May 15, 2017
Zequn Sun, Wei Hu*, Chengkai Li. Cross-lingual Entity Alignment via Joint Attribute-Preserving Embedding. In: ISWC, 2017

Entity alignment is the task of finding entities in two knowledge bases (KBs) that represent the same real-world object. When facing KBs in different natural languages, conventional cross-lingual entity alignment methods rely on machine translation to eliminate the language barriers. These approaches often suffer from the uneven quality of translations between languages. While recent embedding-based techniques encode entities and relationships in KBs and do not need machine translation for cross-lingual entity alignment, a significant number of attributes remain largely unexplored. In this paper, we propose a joint attribute-preserving embedding model for cross-lingual entity alignment. It jointly embeds the structures of two KBs into a unified vector space and further refines it by leveraging attribute correlations in the KBs. Our experimental results on real-world datasets show that this approach significantly outperforms the state-of-the-art embedding approaches for cross-lingual entity alignment and could be complemented with methods based on machine translation.

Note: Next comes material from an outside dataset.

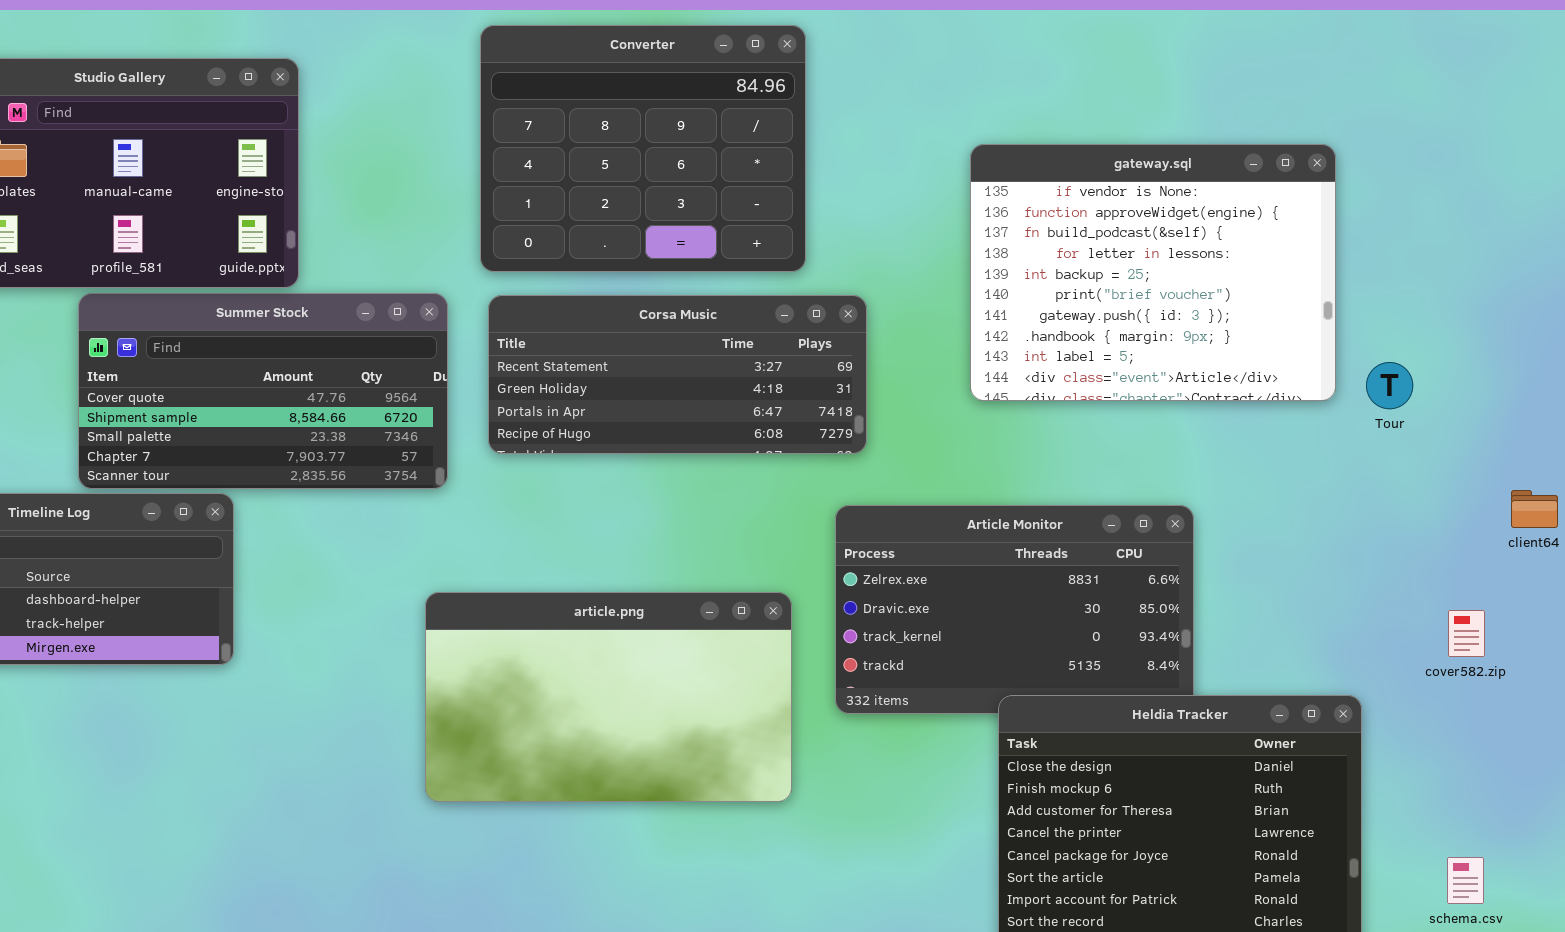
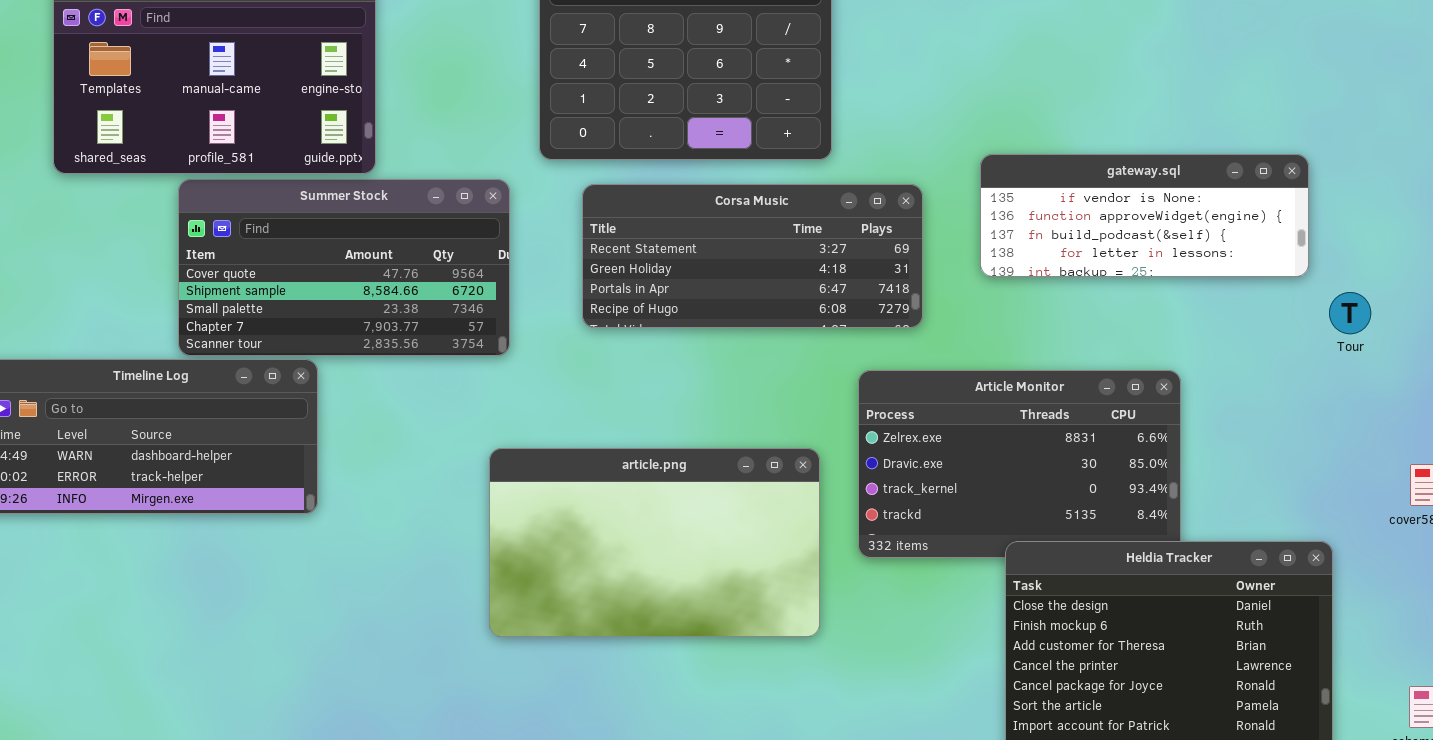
gateway.sql: [970,144,1336,401] -> [980,154,1309,277], resized
Corsa Music: [488,295,867,454] -> [582,184,923,328], moved
Tour: [1366,362,1413,409] -> [1329,292,1371,334], moved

Joint Attribute-Preserving Embedding

We introduce a joint attribute-preserving embedding model for cross-lingual entity alignment. It employs two modules, namely structure embedding (SE) and attribute embedding (AE), to learn embeddings based on two facets of knowledge (relationship triples and attribute triples) in two KBs, respectively. SE focuses on modeling relationship structures of two KBs and leverages existing alignment given beforehand as bridge to overlap their structures. AE captures the correlations of attributes (i.e. whether these attributes are commonly used together to describe an entity) and clusters entities based on attribute correlations. Finally, it combines SE and AE to jointly embed all the entities in the two KBs into a unified vector space. The aim of our approach is to find latent cross-lingual target entities (i.e. truly-aligned entities that we want to discover) for a source entity by searching its nearest neighbors. We expect the embeddings of latent aligned cross-lingual entities to be close to each other.